▶ **Activity list**
1 > In the passage on the Casino faction, which three gatherings did members of the group take part in while preparing for the parliament?
2 > Rewrite the passage on the Casino faction starting with "The Casino faction" and going on through "part national liberals.", swapping "Frankfurt Parliament" for "Frankfurt National Assembly".

▶ **Provided passage**
== == ==

The Casino faction (in German Casino-Fraktion or simply Casino) was a moderate liberal faction within the Frankfurt Parliament formed on 25 June 1848. Like most of the factions in the parliament, its name was a reference to the usual meeting place of its members in Frankfurt am Main. Casino was the largest and most influential faction at Paulskirche. Its members were for the most part national liberals.

Casino was a faction of moderate left-wingers or liberals, or right-centrists. Its members were overwhelmingly drawn from the intelligentsia of Prussia and the rest of Northern Germany, and the group's political positions were closer to those of the right wing in the Prussian assembly than to the center-right there, whose positions corresponded to those of center-left factions at Frankfurt.

With approximately 130 members, it was the largest faction. Members of the group and their publications had played major roles in preparing for and organizing the meeting of the parliament, for example in publicity in the Deutsche Zeitung, a liberal newspaper that came to be the organ of the faction, and participation in the Heppenheim Meeting, the Heidelberg Assembly, and the Vorparlament, the preliminary assembly that met in the Paulskirche from 31 March to 3 April 1848. They also had a decisive influence on the work of the parliament, especially the Frankfurt Constitution that it produced. The majority of the Casino members joined with the Westendhall faction to form the coalition of Erbkaiserliche (hereditary imperialists) that met in the concert hall of the Gasthof zum Weidenbusch and pushed through the specification of constitutional monarchy as the preferred political form of the sought-after national state. Casino also influenced the eventual adoption of a more restricted franchise than advocated by the republican groups. Members included a large number of prominent politicians: Heinrich von Gagern and Eduard von Simson, both of whom served as President of the assembly, Friedrich Daniel Bassermann, chairman of the committee that wrote the constitution, and other liberals and right-wing liberals such as Hans Adolf Erdmann von Auerswald, Hermann von Beckerath, Friedrich Christoph Dahlmann, Johann Gustav Droysen, Georg Gottfried Gervinus, Friedrich von Raumer, August Hergenhahn, Felix Lichnowsky, Karl Mathy, Gustav von Mevissen, Alexander von Soiron, Georg Waitz, and Carl Theodor Welcker.

== == ==

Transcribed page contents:

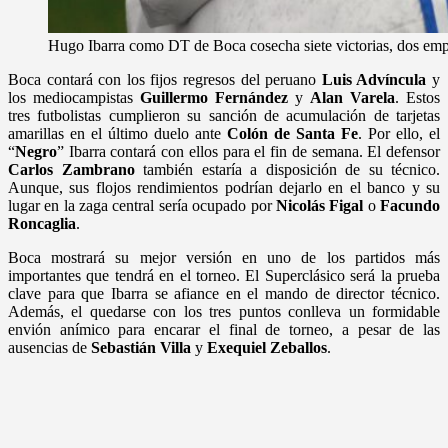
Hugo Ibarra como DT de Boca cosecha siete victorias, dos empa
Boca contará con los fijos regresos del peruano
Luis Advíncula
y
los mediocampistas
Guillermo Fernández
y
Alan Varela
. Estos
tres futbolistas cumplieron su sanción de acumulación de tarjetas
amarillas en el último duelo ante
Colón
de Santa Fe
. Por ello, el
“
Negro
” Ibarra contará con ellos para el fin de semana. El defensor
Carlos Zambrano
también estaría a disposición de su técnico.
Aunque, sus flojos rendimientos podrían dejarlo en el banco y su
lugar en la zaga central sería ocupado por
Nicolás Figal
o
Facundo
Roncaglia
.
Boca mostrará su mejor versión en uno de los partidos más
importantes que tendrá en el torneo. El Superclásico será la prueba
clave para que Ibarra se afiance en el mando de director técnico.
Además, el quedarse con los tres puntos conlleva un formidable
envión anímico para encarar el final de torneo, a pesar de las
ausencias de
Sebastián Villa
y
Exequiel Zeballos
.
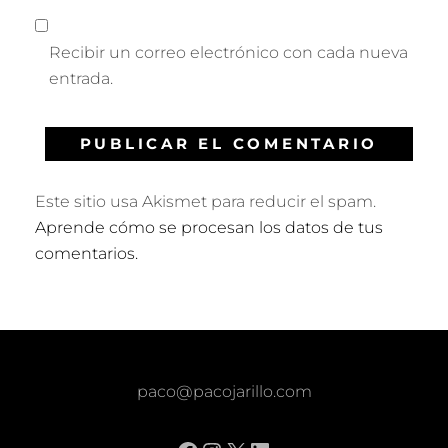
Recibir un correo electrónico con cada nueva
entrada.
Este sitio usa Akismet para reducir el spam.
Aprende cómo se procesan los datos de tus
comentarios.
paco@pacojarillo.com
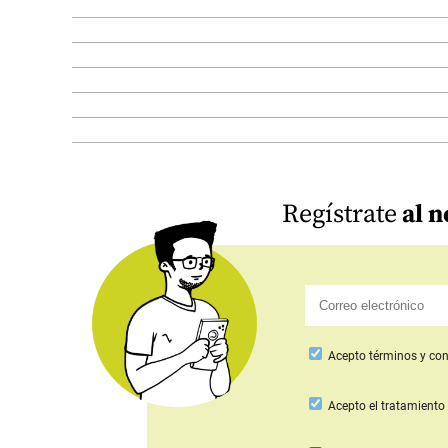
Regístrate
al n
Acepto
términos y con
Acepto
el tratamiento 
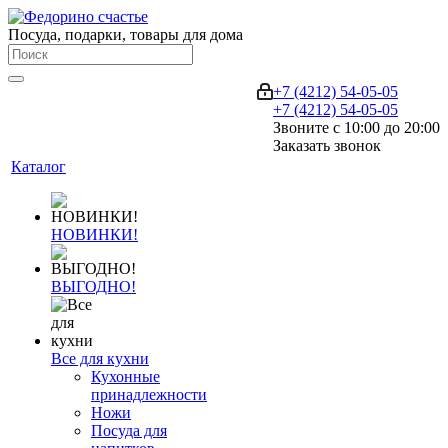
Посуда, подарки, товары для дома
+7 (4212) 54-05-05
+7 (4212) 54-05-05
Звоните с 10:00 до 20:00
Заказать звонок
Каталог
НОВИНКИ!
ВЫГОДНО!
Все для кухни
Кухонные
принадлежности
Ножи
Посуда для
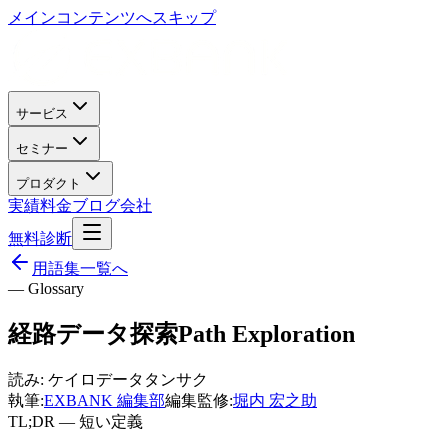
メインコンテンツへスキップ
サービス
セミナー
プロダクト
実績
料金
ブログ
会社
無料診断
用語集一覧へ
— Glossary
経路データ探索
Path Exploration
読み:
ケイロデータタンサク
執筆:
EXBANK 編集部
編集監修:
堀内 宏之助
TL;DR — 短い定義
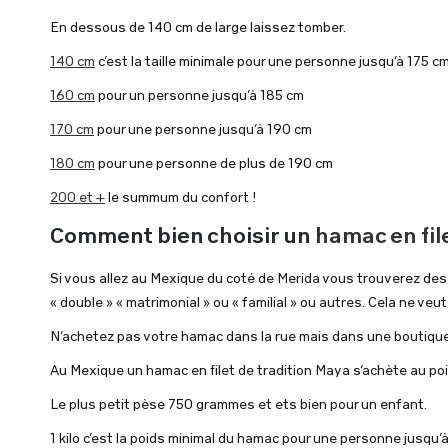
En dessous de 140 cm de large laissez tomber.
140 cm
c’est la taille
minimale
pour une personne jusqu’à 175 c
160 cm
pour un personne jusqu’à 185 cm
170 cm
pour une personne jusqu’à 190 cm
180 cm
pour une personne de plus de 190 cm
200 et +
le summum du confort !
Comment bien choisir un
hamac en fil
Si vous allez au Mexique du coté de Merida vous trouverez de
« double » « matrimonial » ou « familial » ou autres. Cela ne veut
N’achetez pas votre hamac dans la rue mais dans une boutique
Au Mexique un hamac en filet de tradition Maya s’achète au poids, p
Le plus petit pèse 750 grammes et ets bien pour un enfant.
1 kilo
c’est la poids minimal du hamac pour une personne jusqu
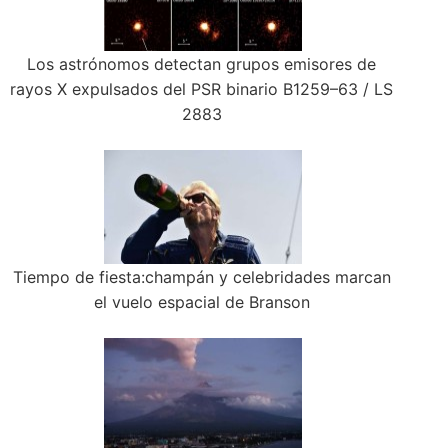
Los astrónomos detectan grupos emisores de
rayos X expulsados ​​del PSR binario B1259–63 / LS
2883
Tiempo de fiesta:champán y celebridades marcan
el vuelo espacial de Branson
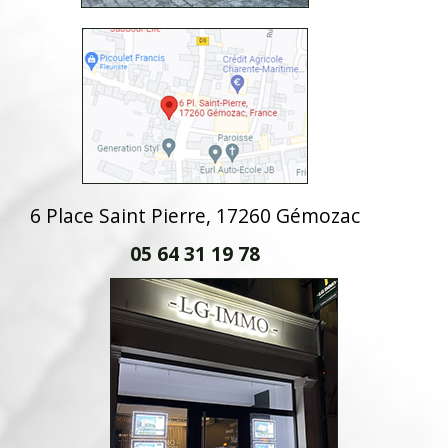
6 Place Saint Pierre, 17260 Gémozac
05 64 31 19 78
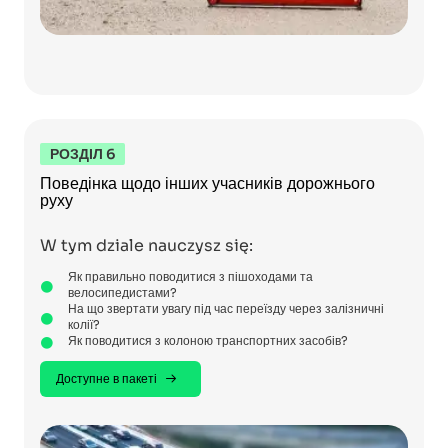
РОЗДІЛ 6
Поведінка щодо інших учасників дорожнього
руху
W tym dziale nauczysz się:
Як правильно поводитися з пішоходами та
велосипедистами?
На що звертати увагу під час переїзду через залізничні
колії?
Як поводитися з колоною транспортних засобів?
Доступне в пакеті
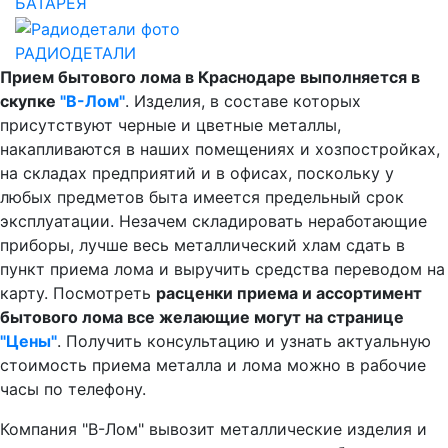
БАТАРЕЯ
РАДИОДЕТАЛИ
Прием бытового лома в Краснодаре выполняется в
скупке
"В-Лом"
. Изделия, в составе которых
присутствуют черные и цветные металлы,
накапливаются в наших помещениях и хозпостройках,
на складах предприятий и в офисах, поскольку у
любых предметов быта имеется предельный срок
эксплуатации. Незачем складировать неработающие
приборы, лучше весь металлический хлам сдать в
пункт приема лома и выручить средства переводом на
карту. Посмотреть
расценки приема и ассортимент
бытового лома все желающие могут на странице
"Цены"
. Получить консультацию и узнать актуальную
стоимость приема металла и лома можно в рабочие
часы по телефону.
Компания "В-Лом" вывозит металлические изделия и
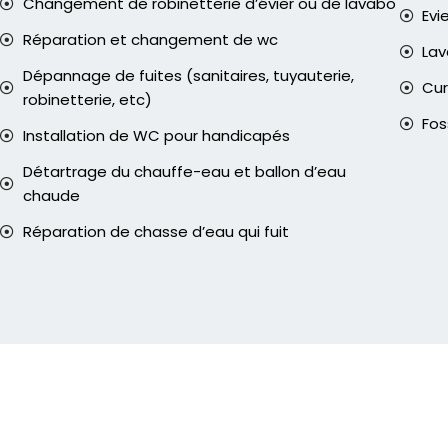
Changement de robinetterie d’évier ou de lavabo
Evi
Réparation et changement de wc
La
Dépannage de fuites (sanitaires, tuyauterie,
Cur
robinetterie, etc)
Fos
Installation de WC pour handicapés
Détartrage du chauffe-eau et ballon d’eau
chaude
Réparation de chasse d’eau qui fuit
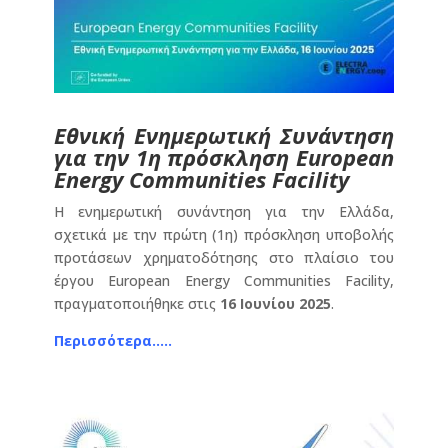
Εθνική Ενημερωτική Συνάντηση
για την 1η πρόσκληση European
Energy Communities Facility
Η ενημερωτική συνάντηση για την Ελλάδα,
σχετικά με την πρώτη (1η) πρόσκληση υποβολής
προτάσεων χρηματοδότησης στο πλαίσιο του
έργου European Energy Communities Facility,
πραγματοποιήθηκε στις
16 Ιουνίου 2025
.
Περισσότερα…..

== == ==

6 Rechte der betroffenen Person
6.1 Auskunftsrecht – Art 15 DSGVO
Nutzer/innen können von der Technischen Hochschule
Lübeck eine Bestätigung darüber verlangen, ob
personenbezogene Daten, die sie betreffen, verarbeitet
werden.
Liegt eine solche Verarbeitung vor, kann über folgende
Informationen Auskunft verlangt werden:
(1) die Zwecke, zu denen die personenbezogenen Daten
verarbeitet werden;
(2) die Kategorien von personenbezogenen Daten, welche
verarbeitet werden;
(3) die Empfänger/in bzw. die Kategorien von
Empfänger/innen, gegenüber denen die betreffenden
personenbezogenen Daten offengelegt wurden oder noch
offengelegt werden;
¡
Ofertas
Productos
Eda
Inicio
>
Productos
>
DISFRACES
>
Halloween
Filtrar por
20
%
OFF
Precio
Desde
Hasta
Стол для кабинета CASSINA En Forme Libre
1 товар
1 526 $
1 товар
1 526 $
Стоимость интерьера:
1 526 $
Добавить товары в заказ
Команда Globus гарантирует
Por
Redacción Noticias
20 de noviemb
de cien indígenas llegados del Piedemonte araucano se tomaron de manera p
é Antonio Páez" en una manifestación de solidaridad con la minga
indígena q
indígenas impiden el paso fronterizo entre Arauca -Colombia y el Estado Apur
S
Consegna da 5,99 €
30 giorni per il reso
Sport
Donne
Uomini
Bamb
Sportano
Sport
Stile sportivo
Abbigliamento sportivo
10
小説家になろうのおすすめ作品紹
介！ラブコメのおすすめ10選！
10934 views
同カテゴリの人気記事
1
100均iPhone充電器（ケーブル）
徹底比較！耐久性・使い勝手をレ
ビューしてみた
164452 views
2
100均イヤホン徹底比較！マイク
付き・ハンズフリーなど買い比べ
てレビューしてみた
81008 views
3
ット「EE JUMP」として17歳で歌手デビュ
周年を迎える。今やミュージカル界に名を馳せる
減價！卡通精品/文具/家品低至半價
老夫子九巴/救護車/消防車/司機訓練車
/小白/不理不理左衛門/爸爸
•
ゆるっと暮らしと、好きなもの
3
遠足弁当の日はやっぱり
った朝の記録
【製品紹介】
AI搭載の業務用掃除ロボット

== == ==

▶ **Exercise answers**
1 > The Heppenheim Meeting, the Heidelberg Assembly, and the Vorparlament.

2 >
The Casino faction (in German Casino-Fraktion or simply Casino) was a moderate liberal faction within the Frankfurt National Assembly formed on 25 June 1848. Like most of the factions in the parliament, its name was a reference to the usual meeting place of its members in Frankfurt am Main. Casino was the largest and most influential faction at Paulskirche. Its members were for the most part national liberals.